The once invincible ‘Magnificent Seven’, a group of leading technology stocks, has begun to lose its sheen as four of its members, namely, Meta Platforms Inc. (Facebook’s parent company), Apple Inc., Microsoft Corp., and Nvidia Corp., have plunged into correction territory, witnessing a fall of at least 10% from their recent peaks. Despite this setback in the stock market, the corporate-bond market seems to maintain its faith in these tech giants, with Tesla Inc. being an exception as it holds no outstanding bonds due to its past convertible bonds having been transformed into equity.
The ‘Magnificent Seven’, which also includes Amazon.com Inc. and Google’s parent company, Alphabet Inc., is recognized for propelling the stock market’s gains in the first half of this year, fueled by the hype around artificial intelligence. However, the rally has hit a roadblock in recent weeks, with investors expressing concerns over the potential for U.S. interest-rate hikes, escalating Treasury yields, and uncertainties in China, particularly following property developer Evergrande’s application for U.S. bankruptcy protection. The recent move of Meta into correction territory, as reported by MarketWatch’s Emily Bary, has further compounded the group’s challenges, while Tesla has entered a bear market, indicating a decline of over 20% from its recent peak.
Correction in Tech Stock Giants: A Deeper Dive
The revered group of technology giants, often referred to as the "Magnificent Seven," seems to be losing its shine as four out of the seven companies have seen a correction, i.e., their stocks have plunged at least 10% from their recent peaks. The Magnificent Seven comprises Facebook’s parent company Meta Platforms Inc., Apple Inc., Microsoft Corp., Nvidia Corp., Amazon.com Inc., Alphabet Inc. (Google’s parent company), and Tesla Inc.

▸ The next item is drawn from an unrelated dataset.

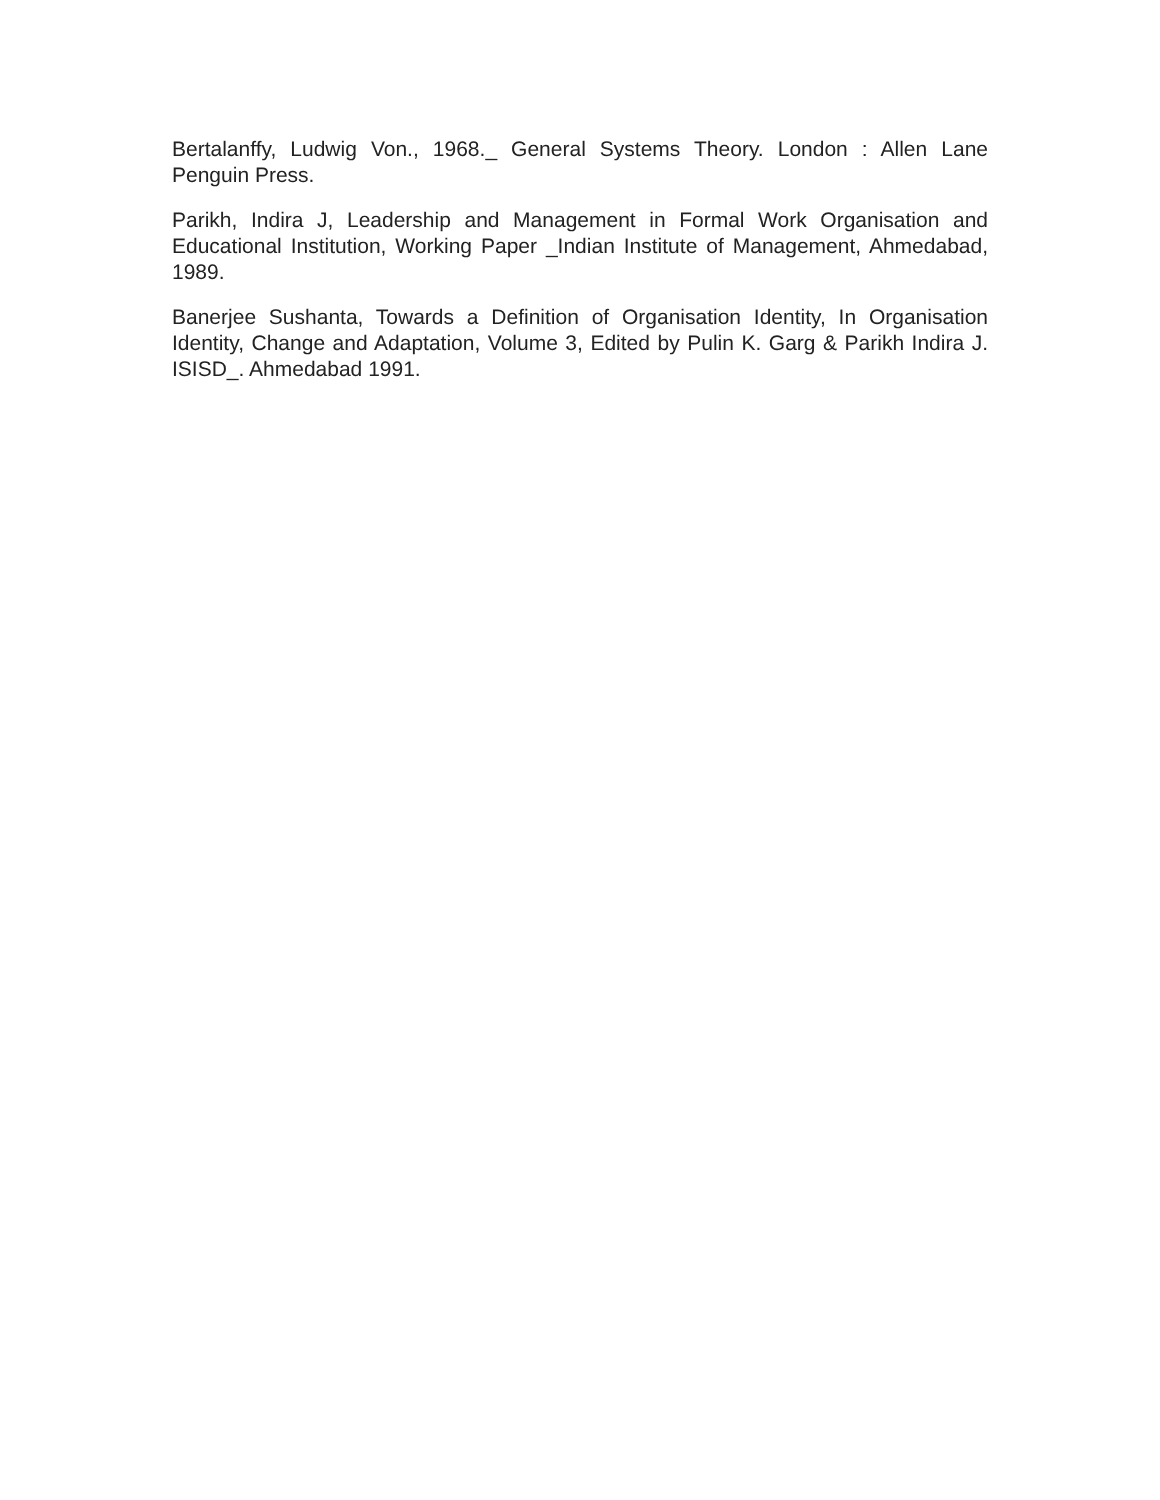Bertalanffy, Ludwig Von., 1968._ General Systems Theory. London : Allen Lane Penguin Press.
Parikh, Indira J, Leadership and Management in Formal Work Organisation and Educational Institution, Working Paper _Indian Institute of Management, Ahmedabad, 1989.
Banerjee Sushanta, Towards a Definition of Organisation Identity, In Organisation Identity, Change and Adaptation, Volume 3, Edited by Pulin K. Garg & Parikh Indira J. ISISD_. Ahmedabad 1991.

A Closer Look at the Tech Titans
While the stock market scenario looks grim for some, the corporate bond market appears to favor all the seven tech companies. However, Tesla stands out as an exception because it doesn’t have any outstanding bonds. Earlier, the electric car manufacturer had issued convertible bonds, which have now been converted into equity.

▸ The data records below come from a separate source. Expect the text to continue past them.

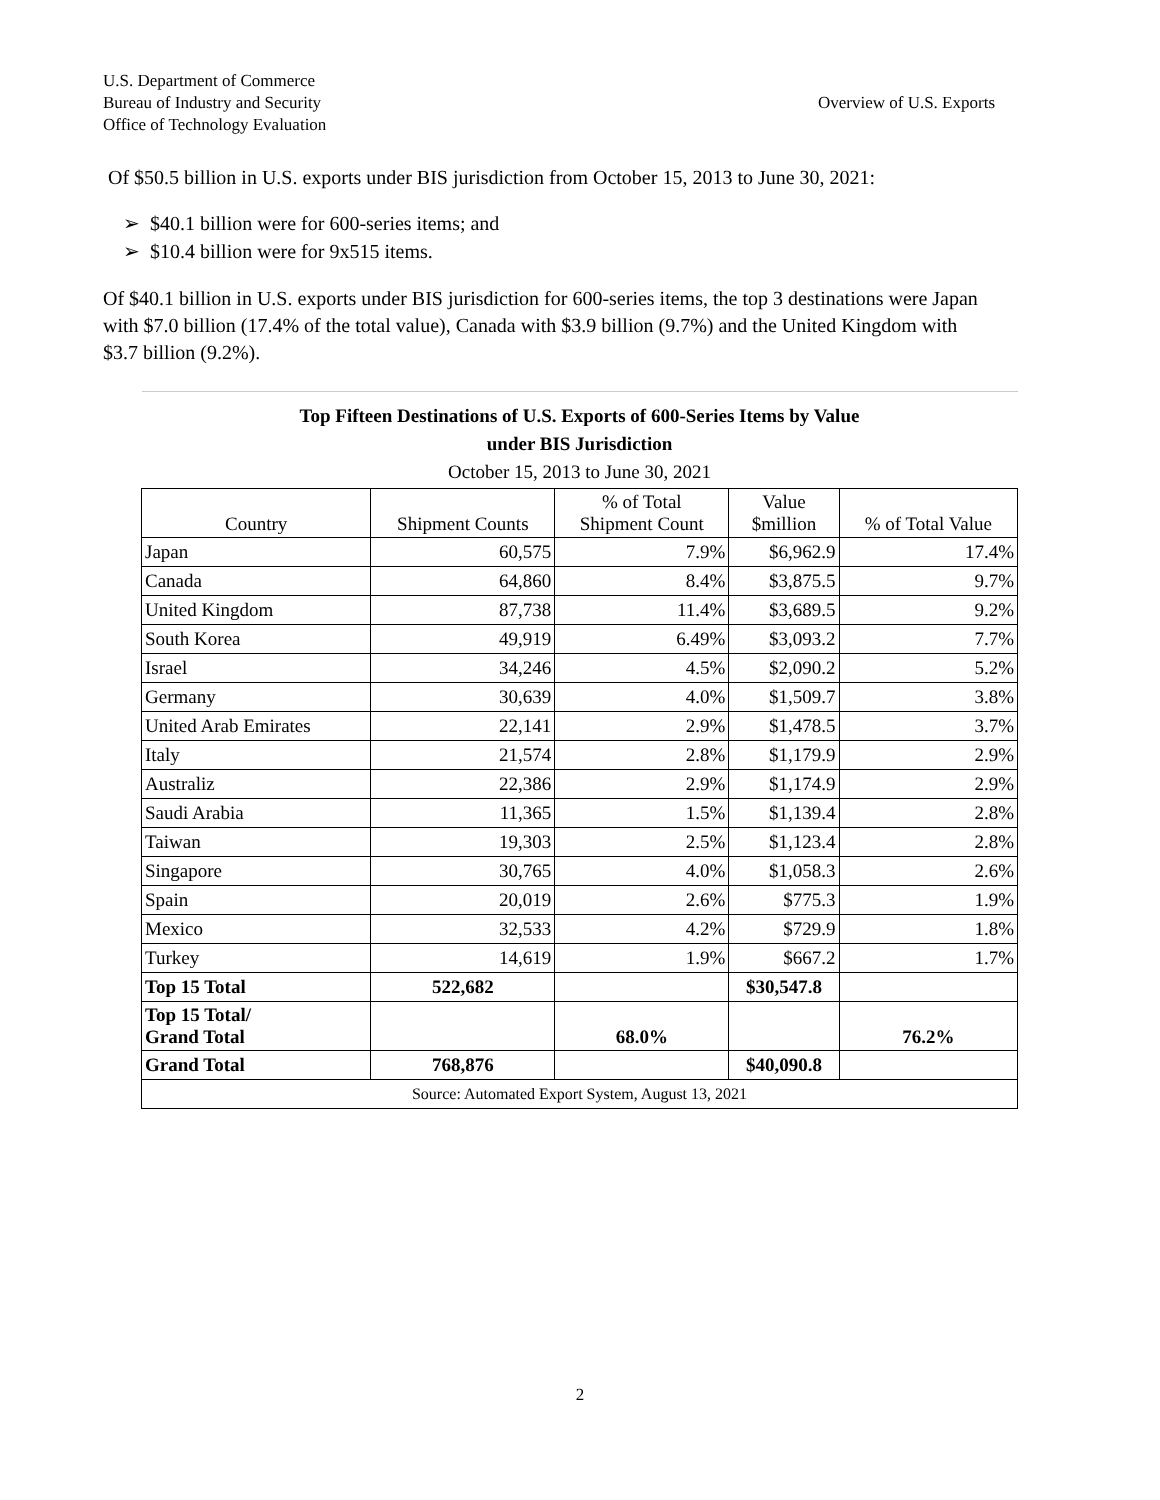U.S. Department of Commerce
Bureau of Industry and Security
Office of Technology Evaluation
Overview of U.S. Exports
Of $50.5 billion in U.S. exports under BIS jurisdiction from October 15, 2013 to June 30, 2021:
➢ $40.1 billion were for 600-series items; and
➢ $10.4 billion were for 9x515 items.
Of $40.1 billion in U.S. exports under BIS jurisdiction for 600-series items, the top 3 destinations were Japan with $7.0 billion (17.4% of the total value), Canada with $3.9 billion (9.7%) and the United Kingdom with $3.7 billion (9.2%).
| Top Fifteen Destinations of U.S. Exports of 600-Series Items by Value under BIS Jurisdiction October 15, 2013 to June 30, 2021 | | | | |
| --- | --- | --- | --- | --- |
| Country | Shipment Counts | % of Total Shipment Count | Value $million | % of Total Value |
| Japan | 60,575 | 7.9% | $6,962.9 | 17.4% |
| Canada | 64,860 | 8.4% | $3,875.5 | 9.7% |
| United Kingdom | 87,738 | 11.4% | $3,689.5 | 9.2% |
| South Korea | 49,919 | 6.49% | $3,093.2 | 7.7% |
| Israel | 34,246 | 4.5% | $2,090.2 | 5.2% |
| Germany | 30,639 | 4.0% | $1,509.7 | 3.8% |
| United Arab Emirates | 22,141 | 2.9% | $1,478.5 | 3.7% |
| Italy | 21,574 | 2.8% | $1,179.9 | 2.9% |
| Australiz | 22,386 | 2.9% | $1,174.9 | 2.9% |
| Saudi Arabia | 11,365 | 1.5% | $1,139.4 | 2.8% |
| Taiwan | 19,303 | 2.5% | $1,123.4 | 2.8% |
| Singapore | 30,765 | 4.0% | $1,058.3 | 2.6% |
| Spain | 20,019 | 2.6% | $775.3 | 1.9% |
| Mexico | 32,533 | 4.2% | $729.9 | 1.8% |
| Turkey | 14,619 | 1.9% | $667.2 | 1.7% |
| Top 15 Total | 522,682 | | $30,547.8 | |
| Top 15 Total/ Grand Total | | 68.0% | | 76.2% |
| Grand Total | 768,876 | | $40,090.8 | |
| Source: Automated Export System, August 13, 2021 | | | | |
2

The seven tech giants are known for their significant contribution to the stock market’s gains in the first half of the year, propelled mainly by the buzz around artificial intelligence. However, the rally has hit a roadblock in recent weeks due to concerns around potential U.S. interest-rate hikes, soaring Treasury yields, and uncertainties in China, especially with Evergrande filing for U.S. bankruptcy protection recently.
Correction Territory and Bear Market
On Thursday, Meta joined Apple, Microsoft, and Nvidia in the correction territory. This implies that their stocks have fallen by at least 10% from their recent highs. Tesla, on the other hand, is in a bear market, having experienced a more than 20% drop from its recent peak.
Bond Performance and Trading Volumes
Data provided by BondCliQ Media Services reveal interesting insights into the bond performance of these companies. Microsoft, for instance, holds the most bonds, predominantly in the 30-year category, with over $50 billion in long-term debt, according to its 10-K filing with the Securities and Exchange Commission for 2023.
During the last 10 days, Microsoft saw almost $1.3 billion in customer buying from dealers and $960 million in customer sales to dealers. Moreover, each company in the group has seen increased net buying during the last 10 days, led by Microsoft.
Market Outlook
Apple’s stock entered correction on Wednesday, after falling more than 10% from its July 31 peak of $196.45. As Apple’s products are mainly discretionary, the current economic scenario where "consumers are still being pinched" and are becoming more cautious about their spending could be a potential reason for this, says Matt Stucky, Senior Portfolio Manager for Equities at Northwestern Mutual Wealth Management.
Takeaways
While the recent correction in the stocks of the Magnificent Seven might create a sense of panic among investors, it’s essential to understand that market fluctuations are inevitable. These tech giants have robust business models and product portfolios that have the potential to bounce back. However, investors need to keep an eye on the market trends and make informed decisions based on their risk appetite and investment goals. The bond market performance of these companies also provides a positive perspective in the current scenario.